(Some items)
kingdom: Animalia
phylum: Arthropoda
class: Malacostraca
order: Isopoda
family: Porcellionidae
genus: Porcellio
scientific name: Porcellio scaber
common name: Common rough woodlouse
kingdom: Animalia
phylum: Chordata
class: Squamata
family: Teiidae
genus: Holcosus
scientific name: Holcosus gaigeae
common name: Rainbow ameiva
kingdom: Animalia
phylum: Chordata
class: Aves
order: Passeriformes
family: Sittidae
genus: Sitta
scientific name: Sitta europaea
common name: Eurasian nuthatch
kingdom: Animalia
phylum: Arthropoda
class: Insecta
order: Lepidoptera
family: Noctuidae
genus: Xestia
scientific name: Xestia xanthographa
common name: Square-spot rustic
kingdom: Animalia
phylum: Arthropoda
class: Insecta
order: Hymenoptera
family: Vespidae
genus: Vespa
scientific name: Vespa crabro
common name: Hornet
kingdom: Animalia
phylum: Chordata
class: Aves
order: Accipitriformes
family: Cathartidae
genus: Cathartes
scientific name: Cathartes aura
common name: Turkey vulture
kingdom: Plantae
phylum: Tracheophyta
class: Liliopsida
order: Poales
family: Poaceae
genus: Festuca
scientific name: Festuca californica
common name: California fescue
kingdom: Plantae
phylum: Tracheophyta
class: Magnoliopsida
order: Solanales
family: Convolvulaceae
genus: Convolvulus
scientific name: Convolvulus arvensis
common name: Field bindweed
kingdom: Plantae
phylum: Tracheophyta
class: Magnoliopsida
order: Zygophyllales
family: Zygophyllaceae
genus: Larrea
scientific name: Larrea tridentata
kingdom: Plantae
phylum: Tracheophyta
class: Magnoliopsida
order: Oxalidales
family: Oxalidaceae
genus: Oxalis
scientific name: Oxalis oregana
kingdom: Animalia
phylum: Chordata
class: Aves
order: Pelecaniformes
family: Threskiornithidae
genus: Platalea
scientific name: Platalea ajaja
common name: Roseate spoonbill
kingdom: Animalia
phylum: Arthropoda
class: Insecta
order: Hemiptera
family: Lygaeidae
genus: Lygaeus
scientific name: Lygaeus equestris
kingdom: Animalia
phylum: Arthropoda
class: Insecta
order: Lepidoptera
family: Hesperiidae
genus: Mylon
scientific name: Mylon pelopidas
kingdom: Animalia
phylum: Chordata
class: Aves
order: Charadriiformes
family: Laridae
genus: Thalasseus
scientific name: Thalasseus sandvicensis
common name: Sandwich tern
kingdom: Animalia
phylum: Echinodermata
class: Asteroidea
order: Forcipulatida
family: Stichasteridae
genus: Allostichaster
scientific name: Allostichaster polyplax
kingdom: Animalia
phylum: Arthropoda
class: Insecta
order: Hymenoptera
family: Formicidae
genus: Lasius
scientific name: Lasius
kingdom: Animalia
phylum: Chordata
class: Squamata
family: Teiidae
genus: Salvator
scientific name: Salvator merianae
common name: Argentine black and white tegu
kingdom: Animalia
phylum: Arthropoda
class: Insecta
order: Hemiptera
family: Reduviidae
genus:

Goal: Change every "common name" in the lines of all the items above to "vernacular name", and leave everything else as it is.

Reply to the exercise:
kingdom: Animalia
phylum: Arthropoda
class: Malacostraca
order: Isopoda
family: Porcellionidae
genus: Porcellio
scientific name: Porcellio scaber
vernacular name: Common rough woodlouse
kingdom: Animalia
phylum: Chordata
class: Squamata
family: Teiidae
genus: Holcosus
scientific name: Holcosus gaigeae
vernacular name: Rainbow ameiva
kingdom: Animalia
phylum: Chordata
class: Aves
order: Passeriformes
family: Sittidae
genus: Sitta
scientific name: Sitta europaea
vernacular name: Eurasian nuthatch
kingdom: Animalia
phylum: Arthropoda
class: Insecta
order: Lepidoptera
family: Noctuidae
genus: Xestia
scientific name: Xestia xanthographa
vernacular name: Square-spot rustic
kingdom: Animalia
phylum: Arthropoda
class: Insecta
order: Hymenoptera
family: Vespidae
genus: Vespa
scientific name: Vespa crabro
vernacular name: Hornet
kingdom: Animalia
phylum: Chordata
class: Aves
order: Accipitriformes
family: Cathartidae
genus: Cathartes
scientific name: Cathartes aura
vernacular name: Turkey vulture
kingdom: Plantae
phylum: Tracheophyta
class: Liliopsida
order: Poales
family: Poaceae
genus: Festuca
scientific name: Festuca californica
vernacular name: California fescue
kingdom: Plantae
phylum: Tracheophyta
class: Magnoliopsida
order: Solanales
family: Convolvulaceae
genus: Convolvulus
scientific name: Convolvulus arvensis
vernacular name: Field bindweed
kingdom: Plantae
phylum: Tracheophyta
class: Magnoliopsida
order: Zygophyllales
family: Zygophyllaceae
genus: Larrea
scientific name: Larrea tridentata
kingdom: Plantae
phylum: Tracheophyta
class: Magnoliopsida
order: Oxalidales
family: Oxalidaceae
genus: Oxalis
scientific name: Oxalis oregana
kingdom: Animalia
phylum: Chordata
class: Aves
order: Pelecaniformes
family: Threskiornithidae
genus: Platalea
scientific name: Platalea ajaja
vernacular name: Roseate spoonbill
kingdom: Animalia
phylum: Arthropoda
class: Insecta
order: Hemiptera
family: Lygaeidae
genus: Lygaeus
scientific name: Lygaeus equestris
kingdom: Animalia
phylum: Arthropoda
class: Insecta
order: Lepidoptera
family: Hesperiidae
genus: Mylon
scientific name: Mylon pelopidas
kingdom: Animalia
phylum: Chordata
class: Aves
order: Charadriiformes
family: Laridae
genus: Thalasseus
scientific name: Thalasseus sandvicensis
vernacular name: Sandwich tern
kingdom: Animalia
phylum: Echinodermata
class: Asteroidea
order: Forcipulatida
family: Stichasteridae
genus: Allostichaster
scientific name: Allostichaster polyplax
kingdom: Animalia
phylum: Arthropoda
class: Insecta
order: Hymenoptera
family: Formicidae
genus: Lasius
scientific name: Lasius
kingdom: Animalia
phylum: Chordata
class: Squamata
family: Teiidae
genus: Salvator
scientific name: Salvator merianae
vernacular name: Argentine black and white tegu
kingdom: Animalia
phylum: Arthropoda
class: Insecta
order: Hemiptera
family: Reduviidae
genus:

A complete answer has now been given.